Rheinmetall hat mit seiner unbemannten Luftfahrtdrohne LUNA NG an einem Test der Bundeswehr im Gefechtsübungszentrum Heer in Sachsen-Anhalt teilgenommen, wie das Unterenhmen in einer Pressemitteilung vom 29. Januar meldet. Dabei wurde der sogenannte Aufklärungs- und Wirkverbund erprobt, bei dem unbemannte Systeme – Drohnen und Loitering Munition – von der Zielerkennung bis zur Wirkung vernetzt zusammenarbeiten, um Ziele schneller zu erkennen, zu markieren und zu bekämpfen.

Vernetzte Aufklärung und Wirkung

Die Bundeswehr testete erstmals ein Zusammenspiel ausschließlich unbemannter Systeme. Im Mittelpunkt stand dabei die LUNA NG, die innerhalb der Bundeswehr den Projektnamen HUSAR (Hocheffizientes Unbemanntes System zur Aufklärung mittlerer Reichweite) trägt. Das System wurde in das Command & Control Unmanned Management System der Bundeswehr (C2-UMS Bw) eingebunden, sodass es gemeinsam mit weiteren Drohnen oder Wirkmitteln im Verbund agieren kann. Die Drohne hat eine Flugzeit von über zwölf Stunden und eine maximale Flughöhe von bis zu 5.000 Metern und zeigte im Test eine hohe Aufklärungsleistung.
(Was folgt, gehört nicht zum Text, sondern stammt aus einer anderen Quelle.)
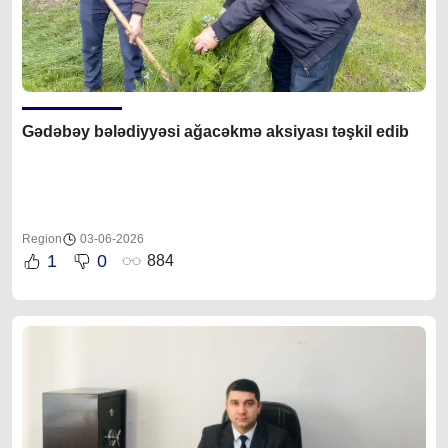
Gədəbəy bələdiyyəsi ağacəkmə aksiyası təşkil edib
Region
03-06-2026
1
0
884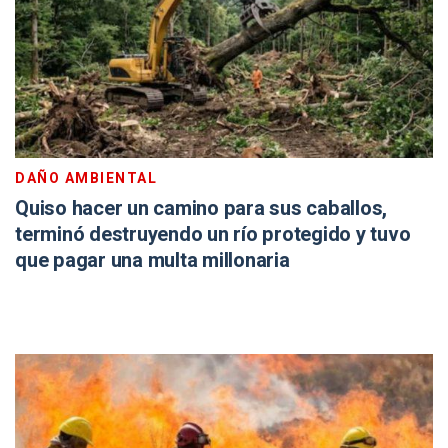
DAÑO AMBIENTAL
Quiso hacer un camino para sus caballos,
terminó destruyendo un río protegido y tuvo
que pagar una multa millonaria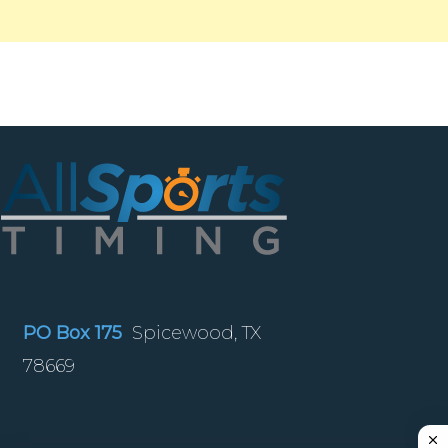
PO Box 175
Spicewood, TX
78669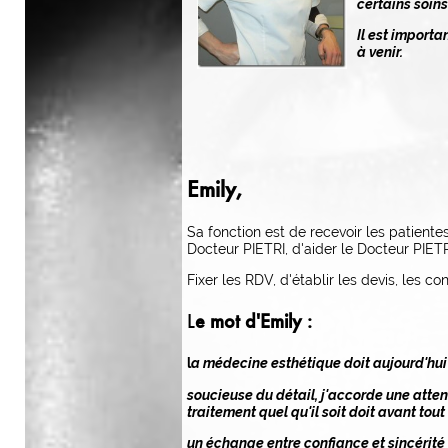
certains soins
Il est importa
à venir.
Emily,
Sa fonction est de recevoir les patientes 
Docteur PIETRI, d'aider le Docteur PIETRI
Fixer les RDV, d'établir les devis, les 
L
e mot d'Emily :
l
a médecine esthétique doit aujourd'hui
soucieuse du détail, j'accorde une attent
traitement quel qu'il soit doit avant to
un échange entre confiance et sincérité 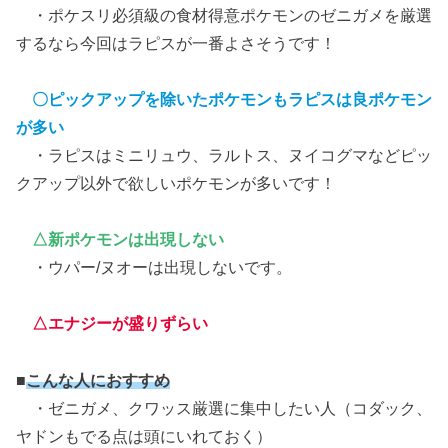
・ポケスリ必須級の食材得意ポケモンのゼニガメを厳選
するなら今回はラピスが一番よさそうです！
〇ピックアップを除いたポケモンもラピスは良ポケモン
が多い
・ラピスはミニリュウ、ラルトス、ヌイコグマなどピッ
クアップ以外で欲しいポケモンが多いです！
△新ポケモンは出現しない
・ウパー/ヌオーは出現しないです。
△エナジーが盛りずらい
■
こんな人におすすめ
・ゼニガメ、クワッス厳選に集中したい人（コダック、
ヤドンもでる点は頭にいれておく）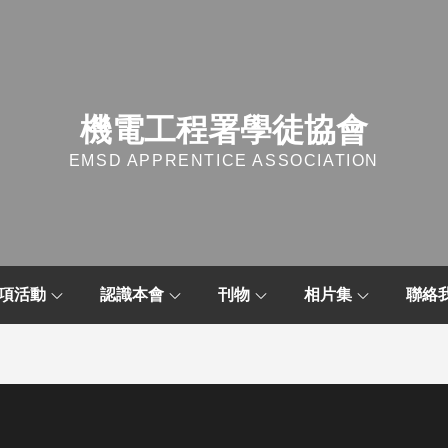
機電工程署學徒協會
EMSD APPRENTICE ASSOCIATION
項活動
認識本會
刊物
相片集
聯絡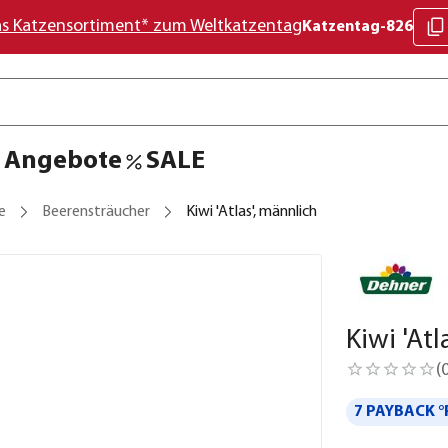
as Katzensortiment* zum Weltkatzentag
Katzentag-826
Angebote
SALE
e
Beerensträucher
Kiwi 'Atlas', männlich
Kiwi 'Atl
(
7 PAYBACK °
Durch die Live-Sensorintegration entsteht für die Bodeneinheiten ein Lagebild in Echtzeit.

Bis 2027 ist die Einführung von insgesamt 20 Systemen LUNA NG (HUSAR) vorgesehen. (Foto: EMT)

Bundeswehr erweitert unbemannte Fähigkeiten

Mit der Erprobung knüpft die Bundeswehr an ihre Beschaffungsprogramme für unbemannte Aufklärungssysteme an: So ist geplant, insgesamt 13 HUSAR-Systeme zu beschaffen, um ältere Kleinfluggeräte zur Zielortung zu ersetzen und die Aufklärungsfähigkeiten zu modernisieren.
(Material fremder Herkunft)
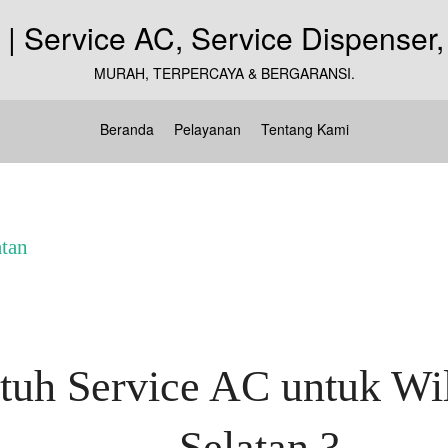
MURAH, TERPERCAYA & BERGARANSI.
Beranda
Pelayanan
Tentang Kami
atan
uh Service AC untuk Wil
Selatan ?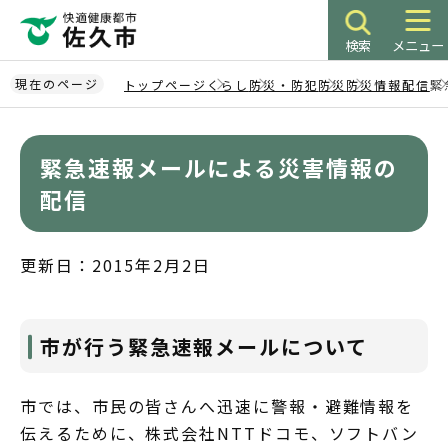
こ
の
検索
メニュー
ペ
ー
現在のページ
トップページ
くらし
防災・防犯
防災
防災情報配信
緊
ジ
本
の
文
先
緊急速報メールによる災害情報の
こ
頭
こ
配信
で
か
す
ら
更新日：2015年2月2日
市が行う緊急速報メールについて
市では、市民の皆さんへ迅速に警報・避難情報を
伝えるために、株式会社NTTドコモ、ソフトバン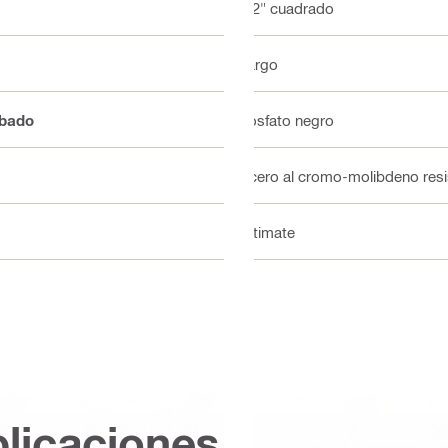
1/2" cuadrado
Largo
abado
Fosfato negro
Acero al cromo-molibdeno resi
Ultimate
plicaciones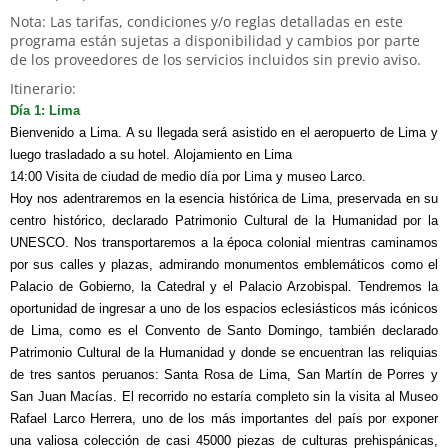
Nota: Las tarifas, condiciones y/o reglas detalladas en este
programa están sujetas a disponibilidad y cambios por parte
de los proveedores de los servicios incluidos sin previo aviso.
Itinerario:
Día 1: Lima
Bienvenido a Lima. A su llegada será asistido en el aeropuerto de Lima y
luego trasladado a su hotel. Alojamiento en Lima
14:00 Visita de ciudad de medio día por Lima y museo Larco.
Hoy nos adentraremos en la esencia histórica de Lima, preservada en su
centro histórico, declarado Patrimonio Cultural de la Humanidad por la
UNESCO. Nos transportaremos a la época colonial mientras caminamos
por sus calles y plazas, admirando monumentos emblemáticos como el
Palacio de Gobierno, la Catedral y el Palacio Arzobispal. Tendremos la
oportunidad de ingresar a uno de los espacios eclesiásticos más icónicos
de Lima, como es el Convento de Santo Domingo, también declarado
Patrimonio Cultural de la Humanidad y donde se encuentran las reliquias
de tres santos peruanos: Santa Rosa de Lima, San Martín de Porres y
San Juan Macías. El recorrido no estaría completo sin la visita al Museo
Rafael Larco Herrera, uno de los más importantes del país por exponer
una valiosa colección de casi 45000 piezas de culturas prehispánicas,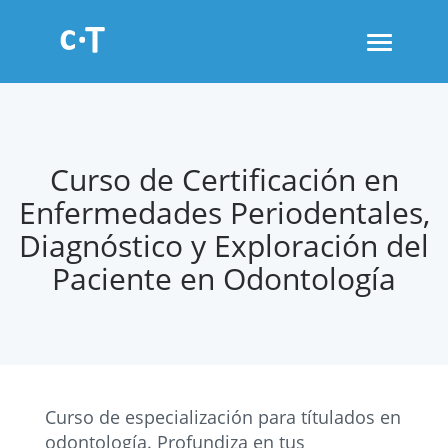
Toggle
navigati
Curso de Certificación en
Enfermedades Periodentales,
Diagnóstico y Exploración del
Paciente en Odontología
Curso de especialización para títulados en
odontología. Profundiza en tus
Der Haushaltsausschuss des Deutschen Bundestages hatte dazu bereits grünes Licht gegeben und die entsprechenden Mittel freigegeben – die Auslieferung soll ab 2025 erfolgen und umfasst zwölf Einsatzsysteme sowie ein Ausbildungssystem, die das LUNA NG/B-System enthalten und über längere Reichweite und Echtzeitdatenübermittlung verfügen.

Auch weitere unbemannte Aufklärungssysteme wie das FALKE-Projekt mit senkrecht startenden Vector-Drohnen für die Heeresaufklärung ergänzen die Fähigkeiten der Bundeswehr, indem sie die taktische Aufklärung auf kurze Entfernungen verbessern.

Mit der erfolgreichen LUNA NG-Erprobung und der Einbindung in einen vernetzten Aufklärungsverbund untermauert die Bundeswehr ihre Anstrengungen, unbemannte Technologien stärker in operative Abläufe einzubinden und die Sensor-to-Shooter-Kette zu verkürzen.